More good news was to follow. Moderna’s vaccine trials also suggested it could provide strong immunity while the Oxford-AstraZeneca trial results – despite some confusion over initial dosage levels – also suggested it would be powerful instrument in the battle against Covid-19.
“In a way I am surprised that is has all gone so smoothly so far,” said Eleanor Riley, professor of immunology at Edinburgh University. “Normally, when you’re launching a new vaccine, you expect something, at some point, not to pan out as expected. However, things have moved forward seamlessly – which is great.”
Nevertheless, a number of key concerns still have to be resolved. None of the early vaccines have demonstrated an ability to reduce the spread of the disease within a population. Vaccinated people, while protected against severe symptoms, could still transmit infection to others and that is a crucial issue, said Riley.
A nurse at the Royal Free hospital, London, takes part in a training exercise to support staff who’ll be administering the Pfizer BioNTech vaccine.

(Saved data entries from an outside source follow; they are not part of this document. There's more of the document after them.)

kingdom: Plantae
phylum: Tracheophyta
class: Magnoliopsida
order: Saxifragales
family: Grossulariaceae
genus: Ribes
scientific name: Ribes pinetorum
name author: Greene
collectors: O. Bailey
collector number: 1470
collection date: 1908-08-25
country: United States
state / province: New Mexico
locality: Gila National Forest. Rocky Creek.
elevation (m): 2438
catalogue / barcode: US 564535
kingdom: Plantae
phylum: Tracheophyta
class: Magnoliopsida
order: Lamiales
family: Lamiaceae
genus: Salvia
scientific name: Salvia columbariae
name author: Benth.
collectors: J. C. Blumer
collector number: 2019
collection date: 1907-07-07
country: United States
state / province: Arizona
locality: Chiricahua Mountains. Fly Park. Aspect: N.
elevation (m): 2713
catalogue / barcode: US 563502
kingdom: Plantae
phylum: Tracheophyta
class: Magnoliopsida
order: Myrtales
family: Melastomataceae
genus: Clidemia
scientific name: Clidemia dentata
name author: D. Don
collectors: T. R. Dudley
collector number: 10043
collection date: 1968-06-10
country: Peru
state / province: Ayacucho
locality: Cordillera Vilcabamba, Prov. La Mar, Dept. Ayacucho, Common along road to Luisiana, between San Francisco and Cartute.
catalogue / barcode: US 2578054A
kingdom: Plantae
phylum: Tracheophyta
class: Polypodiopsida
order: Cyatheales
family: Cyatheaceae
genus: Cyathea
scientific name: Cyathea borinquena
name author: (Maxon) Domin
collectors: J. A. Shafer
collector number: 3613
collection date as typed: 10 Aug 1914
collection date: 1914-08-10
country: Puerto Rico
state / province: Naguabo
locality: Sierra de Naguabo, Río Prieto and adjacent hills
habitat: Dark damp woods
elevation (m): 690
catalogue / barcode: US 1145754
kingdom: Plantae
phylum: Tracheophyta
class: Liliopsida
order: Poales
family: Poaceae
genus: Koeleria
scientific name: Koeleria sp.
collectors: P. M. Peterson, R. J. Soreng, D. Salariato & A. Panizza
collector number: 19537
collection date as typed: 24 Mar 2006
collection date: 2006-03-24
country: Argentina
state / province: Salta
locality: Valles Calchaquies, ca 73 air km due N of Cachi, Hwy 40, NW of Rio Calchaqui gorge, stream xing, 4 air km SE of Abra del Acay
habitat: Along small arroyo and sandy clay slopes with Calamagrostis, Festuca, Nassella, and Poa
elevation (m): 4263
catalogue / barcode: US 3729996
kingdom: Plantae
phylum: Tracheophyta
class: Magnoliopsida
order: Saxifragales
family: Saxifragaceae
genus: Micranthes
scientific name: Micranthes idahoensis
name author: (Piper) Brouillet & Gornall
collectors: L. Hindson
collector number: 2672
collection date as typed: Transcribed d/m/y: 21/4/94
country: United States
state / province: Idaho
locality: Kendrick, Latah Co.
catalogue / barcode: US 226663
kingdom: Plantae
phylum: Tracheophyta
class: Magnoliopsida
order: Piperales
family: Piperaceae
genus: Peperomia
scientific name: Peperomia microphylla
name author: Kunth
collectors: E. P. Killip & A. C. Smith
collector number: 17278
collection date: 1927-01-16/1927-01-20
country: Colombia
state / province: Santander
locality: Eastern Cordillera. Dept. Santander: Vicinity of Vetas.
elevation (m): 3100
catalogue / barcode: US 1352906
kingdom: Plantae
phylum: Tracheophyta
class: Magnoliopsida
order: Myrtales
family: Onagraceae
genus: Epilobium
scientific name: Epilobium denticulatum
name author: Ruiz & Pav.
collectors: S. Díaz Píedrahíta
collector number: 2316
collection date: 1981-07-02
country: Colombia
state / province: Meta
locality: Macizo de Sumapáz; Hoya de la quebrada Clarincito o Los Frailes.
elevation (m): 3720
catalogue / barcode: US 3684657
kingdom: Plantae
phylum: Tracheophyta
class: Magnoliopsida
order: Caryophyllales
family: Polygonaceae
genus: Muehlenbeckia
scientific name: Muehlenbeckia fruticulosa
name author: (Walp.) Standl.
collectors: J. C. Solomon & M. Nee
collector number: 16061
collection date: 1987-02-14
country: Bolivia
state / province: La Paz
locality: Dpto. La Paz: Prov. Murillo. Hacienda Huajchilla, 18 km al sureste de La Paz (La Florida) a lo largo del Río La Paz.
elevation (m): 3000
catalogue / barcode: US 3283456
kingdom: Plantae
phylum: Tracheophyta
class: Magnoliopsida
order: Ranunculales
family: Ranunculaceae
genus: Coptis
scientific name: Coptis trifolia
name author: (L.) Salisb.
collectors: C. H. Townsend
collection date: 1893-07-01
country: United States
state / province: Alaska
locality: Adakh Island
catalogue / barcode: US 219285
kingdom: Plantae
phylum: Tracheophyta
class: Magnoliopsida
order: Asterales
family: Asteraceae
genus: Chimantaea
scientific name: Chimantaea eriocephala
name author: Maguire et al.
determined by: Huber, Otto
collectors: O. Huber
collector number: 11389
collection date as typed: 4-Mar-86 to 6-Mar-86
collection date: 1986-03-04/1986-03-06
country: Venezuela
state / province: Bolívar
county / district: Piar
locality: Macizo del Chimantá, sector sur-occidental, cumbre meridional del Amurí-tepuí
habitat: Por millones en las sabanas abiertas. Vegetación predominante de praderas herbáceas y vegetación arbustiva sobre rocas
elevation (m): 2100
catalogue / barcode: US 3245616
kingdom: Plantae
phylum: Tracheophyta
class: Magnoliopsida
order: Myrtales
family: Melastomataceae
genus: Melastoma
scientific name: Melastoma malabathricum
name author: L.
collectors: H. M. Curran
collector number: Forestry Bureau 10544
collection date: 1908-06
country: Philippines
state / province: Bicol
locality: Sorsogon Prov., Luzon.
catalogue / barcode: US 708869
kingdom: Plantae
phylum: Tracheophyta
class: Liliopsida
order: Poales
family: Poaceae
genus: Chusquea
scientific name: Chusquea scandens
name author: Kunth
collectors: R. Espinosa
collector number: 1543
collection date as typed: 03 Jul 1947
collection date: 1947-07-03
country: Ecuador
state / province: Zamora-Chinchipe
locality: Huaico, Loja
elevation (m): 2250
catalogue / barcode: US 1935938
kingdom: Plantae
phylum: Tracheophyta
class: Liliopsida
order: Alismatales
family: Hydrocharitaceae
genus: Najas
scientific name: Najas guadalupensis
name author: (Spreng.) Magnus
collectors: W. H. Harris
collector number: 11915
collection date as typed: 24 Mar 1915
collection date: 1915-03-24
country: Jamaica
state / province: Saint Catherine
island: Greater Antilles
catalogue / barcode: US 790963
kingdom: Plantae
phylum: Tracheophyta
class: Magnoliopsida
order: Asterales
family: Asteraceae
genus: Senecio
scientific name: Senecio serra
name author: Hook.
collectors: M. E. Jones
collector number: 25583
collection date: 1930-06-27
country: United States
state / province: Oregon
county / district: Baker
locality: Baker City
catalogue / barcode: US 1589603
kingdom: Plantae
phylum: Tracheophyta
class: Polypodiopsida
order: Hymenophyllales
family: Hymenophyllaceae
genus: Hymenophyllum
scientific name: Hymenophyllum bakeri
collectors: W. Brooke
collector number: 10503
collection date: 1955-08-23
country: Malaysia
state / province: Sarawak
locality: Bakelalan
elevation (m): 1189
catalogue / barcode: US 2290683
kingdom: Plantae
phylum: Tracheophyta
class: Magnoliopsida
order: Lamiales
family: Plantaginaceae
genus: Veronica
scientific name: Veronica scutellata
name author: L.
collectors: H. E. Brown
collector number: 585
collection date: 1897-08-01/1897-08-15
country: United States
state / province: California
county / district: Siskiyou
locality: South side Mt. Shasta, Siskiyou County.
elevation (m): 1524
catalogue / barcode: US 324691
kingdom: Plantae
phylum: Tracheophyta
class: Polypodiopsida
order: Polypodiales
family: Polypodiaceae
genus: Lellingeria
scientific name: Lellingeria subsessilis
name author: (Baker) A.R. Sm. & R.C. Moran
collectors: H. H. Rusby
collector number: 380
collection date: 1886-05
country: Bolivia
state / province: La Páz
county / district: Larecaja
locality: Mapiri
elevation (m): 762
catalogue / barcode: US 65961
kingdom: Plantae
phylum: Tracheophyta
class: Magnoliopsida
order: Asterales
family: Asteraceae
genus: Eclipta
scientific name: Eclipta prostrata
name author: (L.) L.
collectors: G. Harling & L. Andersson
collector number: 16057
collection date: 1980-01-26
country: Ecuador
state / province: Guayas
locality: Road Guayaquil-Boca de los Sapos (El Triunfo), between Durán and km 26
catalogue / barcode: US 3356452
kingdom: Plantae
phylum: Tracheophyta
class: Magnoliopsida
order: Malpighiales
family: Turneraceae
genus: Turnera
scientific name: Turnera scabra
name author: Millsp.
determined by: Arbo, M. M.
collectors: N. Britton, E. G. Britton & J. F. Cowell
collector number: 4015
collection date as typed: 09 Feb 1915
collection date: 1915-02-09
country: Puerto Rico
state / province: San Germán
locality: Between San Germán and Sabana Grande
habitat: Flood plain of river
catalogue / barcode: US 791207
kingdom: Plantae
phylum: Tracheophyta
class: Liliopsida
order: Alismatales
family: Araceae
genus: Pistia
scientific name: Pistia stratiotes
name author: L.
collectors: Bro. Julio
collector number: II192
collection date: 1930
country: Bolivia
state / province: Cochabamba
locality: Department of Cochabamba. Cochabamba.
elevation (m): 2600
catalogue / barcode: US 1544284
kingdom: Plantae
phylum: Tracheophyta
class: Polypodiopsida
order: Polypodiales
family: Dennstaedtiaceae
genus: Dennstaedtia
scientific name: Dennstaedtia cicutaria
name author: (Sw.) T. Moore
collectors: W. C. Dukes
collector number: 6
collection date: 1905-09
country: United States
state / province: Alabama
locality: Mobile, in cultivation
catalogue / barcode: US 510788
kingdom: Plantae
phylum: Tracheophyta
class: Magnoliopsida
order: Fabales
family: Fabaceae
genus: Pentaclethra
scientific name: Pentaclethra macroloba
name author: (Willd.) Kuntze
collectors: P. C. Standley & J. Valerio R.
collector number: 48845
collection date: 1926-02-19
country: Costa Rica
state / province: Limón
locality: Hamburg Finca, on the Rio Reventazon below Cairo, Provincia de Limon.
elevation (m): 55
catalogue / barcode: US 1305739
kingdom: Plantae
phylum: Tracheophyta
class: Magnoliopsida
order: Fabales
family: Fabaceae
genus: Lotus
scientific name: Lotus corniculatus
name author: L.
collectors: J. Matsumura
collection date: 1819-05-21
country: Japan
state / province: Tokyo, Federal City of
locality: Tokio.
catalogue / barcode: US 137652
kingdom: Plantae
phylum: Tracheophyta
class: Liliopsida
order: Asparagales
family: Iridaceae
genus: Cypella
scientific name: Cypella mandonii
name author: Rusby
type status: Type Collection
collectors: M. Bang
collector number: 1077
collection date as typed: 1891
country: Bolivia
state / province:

Photograph: Yui Mok/PA
“If we want to have a Covid-free future, then we need something that really suppresses transmission. If not, then the virus will circulate non-stop and anybody who has not been vaccinated is always going to be at risk. In the short term it is not a problem. We just need to save lives. But in the longer term it will be an issue.”
However, one encouraging hint has been provided by the Oxford-AstraZeneca vaccine. During its trials, participants were routinely tested to see if those getting the vaccine had lower viral loads in their throats and noses than those who got the placebo. Early signs suggested they did have lower loads and may therefore be less likely to transmit the virus. “I think it would be surprising if the vaccines we have got already did not limit transmission in some way,” added Riley. “We should find out soon.”
Other issues will take longer to resolve, however. It is unclear how long vaccine protection against Covid-19 will last. Some reports have suggested that antibody levels start to fall significantly only a few months after a person gets Covid-19, suggesting vaccine-induced levels of antibodies might also fade quickly. However, this idea is scotched by Openshaw.
“From analyses of the Moderna and other vaccines, it is clear that vaccines induce far stronger immune responses – at least in terms of antibody production – than is triggered by a natural infection of the virus. So antibody levels should be fairly long-lasting.”
It has been an extraordinary journey which, at present, looks like having a happy conclusion – though scientists are clear there will be bumps in the road. Adverse reactions to the vaccine will affect some individuals while global supply chains will get snarled. The crucial point is that we now have vaccines to tackle Covid-19 and it appears they will work. It’s a start.